Key Talking Points:
- EU confirms that Brexit talks have stalled
- UK retail sales increased in October
The FTSE 100 seems to hold steady this morning as UK assets prepare themselves for more Brexit turmoil, as news broke last night that EU negotiator Michel Barnier had halted face-to-face negotiations due to a Covid-19 outbreak in his team.
Overnight, US stocks managed to break three days of continued declines, finishing with modest gains, which seems to be the reason why the FTSE 100 has started the session slightly higher, but gains seem unlikely to hold given positive momentum in Europe has mostly faded.
The macro-environment doesn’t seem too promising as of current, with rising Covid-19 infections around the world causing more and more social restrictions, undermining the possibility of a swift economic recovery once a vaccine is eventually rolled out. To top this, Brexit negotiations, which have seen conflicting headlines in the last few days, seem to have hit another dead end after a week of intense negotiations took place in London.

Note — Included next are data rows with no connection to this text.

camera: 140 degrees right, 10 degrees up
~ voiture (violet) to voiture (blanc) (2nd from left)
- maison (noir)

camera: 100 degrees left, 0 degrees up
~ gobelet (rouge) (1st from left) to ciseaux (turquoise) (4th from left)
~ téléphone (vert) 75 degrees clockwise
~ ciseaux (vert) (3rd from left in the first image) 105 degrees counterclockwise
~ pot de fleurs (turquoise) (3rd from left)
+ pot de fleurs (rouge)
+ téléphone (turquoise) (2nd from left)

EU CONFIRMS NO PROGRESS HAS BEEN MADE
Despite Barnier tweeting yesterday that he would not be attending the EU leaders briefing this morning due to the need to self-isolate, the meeting was still scheduled to go ahead, but traders remained doubtful that any significant progress would be announced in his absence, causing the British Pound to drop slightly against the Dollar as news broke. And suspicions were right, as EU envoys were briefed this morning that all three Brexit hurdles – fisheries, a level playing field and governance – remain unresolved, adding that the UK had not made any concessions on these issues, showing once again a hardened stance from the EU.

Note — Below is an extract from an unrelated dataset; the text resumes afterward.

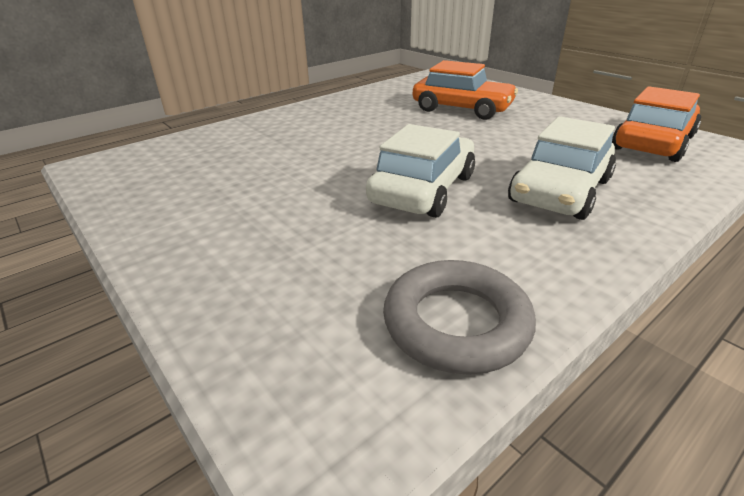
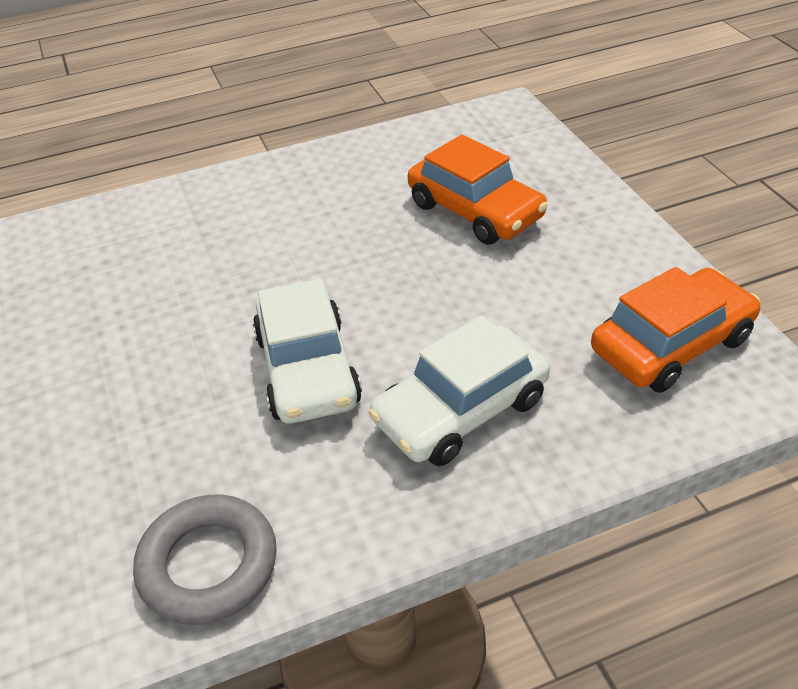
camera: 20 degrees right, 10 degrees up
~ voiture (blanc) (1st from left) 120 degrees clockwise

Talks are now set to continue remotely, but Number 10 is adamant that whilst progress needs to be made to secure a deal, it cannot be done at the cost of the UK’s sovereignty. The focus will remain on any sign that there is a resolution in sight, as speculations grow whether both parties are willing to accept a no-deal given current macroeconomic situations. Despite a stronger Pound being a negative factor for UK stocks, in the event of a deal we would likely see stocks pushing higher as a sign of relief given the end of uncertainty, possibly followed by corrections as the information sets in.
On a more positive note, UK retail sales figures were released this morning, showing that spending had increased 1.2% in October from the previous month, with the year on year reading coming in at 5.8%. This is likely due to early Christmas shopping ahead of the November 5th closure of all non-essential businesses, pointing to a possible decline in November after 6 months of growth.
FTSE 100Daily Chart (15 January – 20 November 2020)
The FTSE 100 struggles to overcome a key Fibonacci level as vaccine optimism, which helped consolidate a significant recovery from the Octiber 30th lows, continues to fade. The UK stock index reached a five-month high on Monday but found increased resistance at 6465, where the 61.8% Fibonacci retracement from 7549 to 4776 is found. This level was significant back in the summer highs seen in June, as buyers were unable to consolidate above this level despite market optimism at the time. A break above this significant resistance would put focus on the 76.4% retracement, where an attempt to recover from the first coronavirus falls were halted. Moving averages seem to show that further upside is possible, but momentum is stalling, causing lower highs for 4 consecutive days.